There are a few compelling reasons why most people more easily attack their partner instead of expressing their own needs and desires in a healthy way. One of the primary reasons is that it’s far easier to naturally share what we don’t like and what’s not working for us than to express what we do want (our desires and wishes).
A psychologist, Stan Tatkin, has even implied that we are more wired for conflict than for love. Tatkin, who is the founder of the psychobiological approach to couples counseling, focuses on attachment theory in his treatment. He also utilizes neuroscience and emotional arousal in relationship counseling. What that means is his approach, called PACT, is a focus on brain chemistry and emotions during conflict.
“You Never Pay Attention to Me”
It’s far easier for one partner to say “You never give me any attention. You always ignore me,” versus “I wish you would check in with me on occasion and ask how I’m doing.” The former sentence is an attack, which can escalate into conflict quickly. The second sentence expresses a wish or desire.
Unfortunately, expressing that need is much harder to communicate than simply sharing what’s not working for you. It requires a level of vulnerability to express what we want and desire in a relationship. The statement is also an admission that we are not getting our needs met.
An attacking posture often occurs almost reflexively when we are frustrated. However, even when we are in a relatively calm or relaxed place many of us are conflict-avoidant and prefer to avoid any potential for disagreement. When we are emotionally attuned to ourselves and fully aware and present, it becomes easier to express our needs and desires to others in healthy and productive ways. Unfortunately, in addition to conflict-avoidant tendencies, many struggles becoming emotionally self-aware. As a result, relationships suffer from the absence of these productive conversations with their partner.
The Courageousness of Vulnerability
The famous researcher Brené Brown has made a career out of how courageous it is to be vulnerable. She points out that how critical it is to be vulnerable at different points in our life. The same holds true for relationships. In order to be completely satisfied, we must be vulnerable at times in our relationships. We must show our partners the road map of our desires, wishes, needs, and dreams. To expect our partner to be a mind-reader is a recipe for dissatisfaction and disconnection.
Brené Brown said it best:
“Our willingness to own and engage with our vulnerability determines the depth of our courage.”
Tips to Help Express Your Needs in a Healthy Way
1. Identify which needs are not getting met in your relationship. Think of it in terms of what you wish to be different versus what you don’t like or want. In other words, focus on what you’d like versus what isn’t working for you.
2. Utilize a soft-startup approach in which you utilize an “I feel” statement. Do this after first ensuring that this is a good time to discuss relationship issues with your partner. If it isn’t, agree to a time that works for both of you in the near future.
3. “I would love it if XYZ.” This wording is one that I frequently share with couples.
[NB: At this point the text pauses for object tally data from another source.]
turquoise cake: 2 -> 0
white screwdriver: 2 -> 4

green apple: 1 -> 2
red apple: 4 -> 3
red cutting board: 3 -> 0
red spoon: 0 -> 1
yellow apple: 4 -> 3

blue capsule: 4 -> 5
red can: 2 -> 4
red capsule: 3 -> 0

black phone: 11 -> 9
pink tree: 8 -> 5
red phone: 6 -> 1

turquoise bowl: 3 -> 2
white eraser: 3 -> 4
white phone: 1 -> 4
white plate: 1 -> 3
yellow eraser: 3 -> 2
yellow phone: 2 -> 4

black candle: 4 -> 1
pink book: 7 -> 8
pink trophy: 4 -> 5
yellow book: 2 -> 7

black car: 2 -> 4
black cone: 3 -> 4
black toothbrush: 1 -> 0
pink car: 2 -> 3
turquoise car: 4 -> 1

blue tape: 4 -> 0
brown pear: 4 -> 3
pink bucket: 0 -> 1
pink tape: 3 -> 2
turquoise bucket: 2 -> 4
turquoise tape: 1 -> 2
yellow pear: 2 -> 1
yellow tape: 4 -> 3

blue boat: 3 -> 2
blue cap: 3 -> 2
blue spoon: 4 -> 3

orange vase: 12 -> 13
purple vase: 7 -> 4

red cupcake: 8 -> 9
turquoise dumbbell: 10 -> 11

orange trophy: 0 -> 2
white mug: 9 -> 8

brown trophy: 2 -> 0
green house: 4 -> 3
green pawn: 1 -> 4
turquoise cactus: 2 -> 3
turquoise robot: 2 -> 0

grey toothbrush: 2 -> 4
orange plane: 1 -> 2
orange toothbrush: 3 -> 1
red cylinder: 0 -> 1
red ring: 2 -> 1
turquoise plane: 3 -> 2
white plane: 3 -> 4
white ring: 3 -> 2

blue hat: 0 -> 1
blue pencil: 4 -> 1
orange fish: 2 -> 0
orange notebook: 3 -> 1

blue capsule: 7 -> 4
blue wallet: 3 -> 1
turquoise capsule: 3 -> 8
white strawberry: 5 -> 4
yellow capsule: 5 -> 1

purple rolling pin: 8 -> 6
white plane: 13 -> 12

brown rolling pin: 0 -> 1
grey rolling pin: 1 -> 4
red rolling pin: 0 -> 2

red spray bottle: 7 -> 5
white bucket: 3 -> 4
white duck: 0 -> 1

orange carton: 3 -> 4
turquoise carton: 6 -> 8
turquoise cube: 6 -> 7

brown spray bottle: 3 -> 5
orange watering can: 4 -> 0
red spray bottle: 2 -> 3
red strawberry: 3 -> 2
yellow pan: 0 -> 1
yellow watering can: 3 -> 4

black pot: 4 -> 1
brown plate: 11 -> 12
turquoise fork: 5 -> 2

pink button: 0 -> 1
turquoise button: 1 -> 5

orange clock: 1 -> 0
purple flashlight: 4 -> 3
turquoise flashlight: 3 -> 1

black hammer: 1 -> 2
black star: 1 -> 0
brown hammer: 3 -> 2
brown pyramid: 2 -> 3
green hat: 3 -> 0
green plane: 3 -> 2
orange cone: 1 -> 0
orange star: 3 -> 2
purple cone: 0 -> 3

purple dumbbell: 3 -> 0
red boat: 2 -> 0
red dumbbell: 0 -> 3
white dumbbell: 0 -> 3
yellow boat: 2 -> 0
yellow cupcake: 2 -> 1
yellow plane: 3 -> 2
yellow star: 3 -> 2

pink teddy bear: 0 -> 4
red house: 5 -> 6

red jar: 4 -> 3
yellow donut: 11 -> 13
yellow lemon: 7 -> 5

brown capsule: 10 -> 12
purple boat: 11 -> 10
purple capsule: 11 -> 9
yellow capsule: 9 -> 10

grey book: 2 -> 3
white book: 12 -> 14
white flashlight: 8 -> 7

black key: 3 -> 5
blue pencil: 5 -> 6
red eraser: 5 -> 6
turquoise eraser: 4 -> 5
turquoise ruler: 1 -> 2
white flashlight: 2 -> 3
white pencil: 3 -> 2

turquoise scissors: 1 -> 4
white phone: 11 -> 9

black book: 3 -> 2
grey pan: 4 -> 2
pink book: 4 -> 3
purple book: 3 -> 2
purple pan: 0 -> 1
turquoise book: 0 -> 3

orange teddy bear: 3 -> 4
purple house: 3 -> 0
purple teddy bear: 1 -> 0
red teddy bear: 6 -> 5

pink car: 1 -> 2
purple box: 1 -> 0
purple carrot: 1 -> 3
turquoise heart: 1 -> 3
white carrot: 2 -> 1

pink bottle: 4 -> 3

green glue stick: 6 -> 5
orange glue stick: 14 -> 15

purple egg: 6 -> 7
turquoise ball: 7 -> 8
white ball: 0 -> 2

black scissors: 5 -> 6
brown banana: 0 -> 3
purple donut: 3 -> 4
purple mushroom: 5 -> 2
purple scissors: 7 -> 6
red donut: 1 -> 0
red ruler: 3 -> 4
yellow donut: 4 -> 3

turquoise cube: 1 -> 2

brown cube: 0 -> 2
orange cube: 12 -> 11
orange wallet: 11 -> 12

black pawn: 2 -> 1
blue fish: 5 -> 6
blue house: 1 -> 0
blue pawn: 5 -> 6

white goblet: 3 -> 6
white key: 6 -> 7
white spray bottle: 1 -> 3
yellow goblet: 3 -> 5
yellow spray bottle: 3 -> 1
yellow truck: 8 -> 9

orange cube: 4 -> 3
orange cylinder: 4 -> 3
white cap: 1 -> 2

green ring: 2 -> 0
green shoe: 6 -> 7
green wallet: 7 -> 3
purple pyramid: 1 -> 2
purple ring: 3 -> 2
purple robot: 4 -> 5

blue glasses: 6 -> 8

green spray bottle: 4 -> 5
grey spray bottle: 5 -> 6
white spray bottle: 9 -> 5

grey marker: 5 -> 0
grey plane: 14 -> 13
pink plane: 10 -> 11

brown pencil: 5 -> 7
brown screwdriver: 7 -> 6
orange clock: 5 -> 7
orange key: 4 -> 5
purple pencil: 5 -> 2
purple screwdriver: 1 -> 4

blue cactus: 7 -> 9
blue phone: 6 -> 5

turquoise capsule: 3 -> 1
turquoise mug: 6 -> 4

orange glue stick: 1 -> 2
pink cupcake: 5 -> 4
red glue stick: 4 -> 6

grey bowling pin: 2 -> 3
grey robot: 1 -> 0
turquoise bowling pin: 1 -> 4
It conveys a need/desire to your partner in a positive way. Try this instead of, “You never help me prepare dinner for the family,” which is not nearly as helpful as saying “I would love it if you cooked dinner 1-2 nights a week. It would relieve a lot of stress for me.”
4. If you are stuck or unable to express your desires and needs, reach out for help. Get in touch with a therapist for couples counseling and/or individual counseling.
For every criticism, there is an unfulfilled need or wish that could positively impact the health of your relationship. Make every possible effort to refrain from attacking your partner. Instead, focus on expressing those unmet needs or desires.